Text to read>

════

Why dive into the Linux source code?
Here are a few of reasons I’ve chosen to read the Linux source:
- Curiosity, ex. what happens when you make an open() system call
- Debugging an issue which may be caused by a kernel bug, or strange kernel behavior
- Performance at the system level, ex. answering questions like: Where in the Linux kernel is my code calling into and spending the most time?
- I think it’s fun :)
I’ve felt a bit intimidated in the past by opening up the Linux source tree and reading through the code.
The three things that helped me get over this feeling were having a basic understanding of the Linux kernel architecture, having some tools to search the Linux kernel code, and knowing how to trace my programs in real time to see which code is getting called and when.
Understanding the basic kernel architecture
If you’re curious and want to learn more, I recommend diving a bit deeper using a few of the following books and websites (note: I don’t use affiliate links or anything):
- linux-insides is a free Git book which has lots of details about Linux internals
- the kernel.org docs can have some good information
- The Linux Programming Interface is a wonderful book about the interface that programs use to talk to Linux
- Understanding the Linux Kernel is a good book which goes into lots of details about Linux
I’ll be going briefly into the two things that I think are fundamental to understanding how the Linux kernel work: system calls and interrupt handling.

════

Data section>

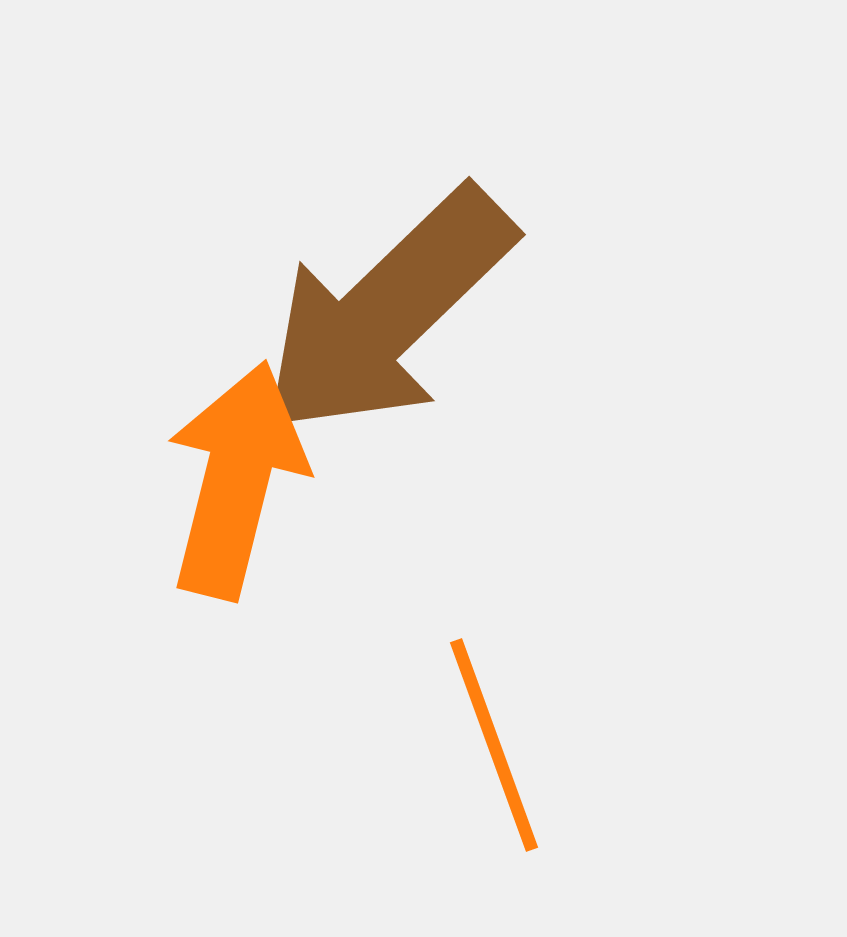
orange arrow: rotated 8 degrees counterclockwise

════

Problem A> Which books and websites does the piece on reading the Linux source code recommend for learning more about the kernel?
Problem B> In the piece on reading the Linux source code, which two things does the writer call fundamental to understanding how the Linux kernel works?
Problem C> Carry the piece on reading the Linux source code forward from its final sentence.

Final answer A>
- linux-insides
- the kernel.org docs
- The Linux Programming Interface
- Understanding the Linux Kernel

Final answer B> System calls and interrupt handling.

Final answer C>
System calls
I like to think of the Linux kernel as a kind of server which provides APIs for things like access to the CPU, network data, keyboard keystrokes, mouse movements, files on the hard drive, and lots of other things. The programs we run on Linux, like web browsers and text editors, are the clients. They call into the Linux kernel using provided APIs to get access to resources.
The API of the Linux kernel is available through system calls. System calls have names, such as read()
for reading a file that we can call directly in our code. When looking to see what’s going on on Linux, the first place you can start is with system calls.
These are defined with a macro called SYSCALL_DEFINE3
which generally takes the form, SYSCALL_DEFINE3(syscall_name, args...)
.
You can also find them listed in the system call table. Here is a link to see all of the system calls for the x86_64 architecture.
Interrupts, top half, and bottom half work
The Linux kernel is split into two halves. The top half responds to “interrupts” which come to the CPU from some device or timer. An interrupt can be something like:
- A network card has some data ready to be read
- A user typed something on the keyboard
- A timer went off
The top half’s responsibility is to immediately handle the interrupt and schedule some work later to take care of it. The bottom half picks up the work and does any processing required, such as notifying your web browser that a response came back from a server, or notifying your terminal program that a key was typed.
Generally, if you’re trying to look for data that is coming in (network, keyboard, etc.) from I/O, this will be somewhere in the bottom half.
Tools to search the Linux source
I have three methods that I like to use to search the Linux source: livegrep, lxr, and ctags.
Livegrep and lxr are useful for quick searches.
Livegrep has a web interface where you can search against paths, specific file types (*.c, *.h), and use regular expressions in your search.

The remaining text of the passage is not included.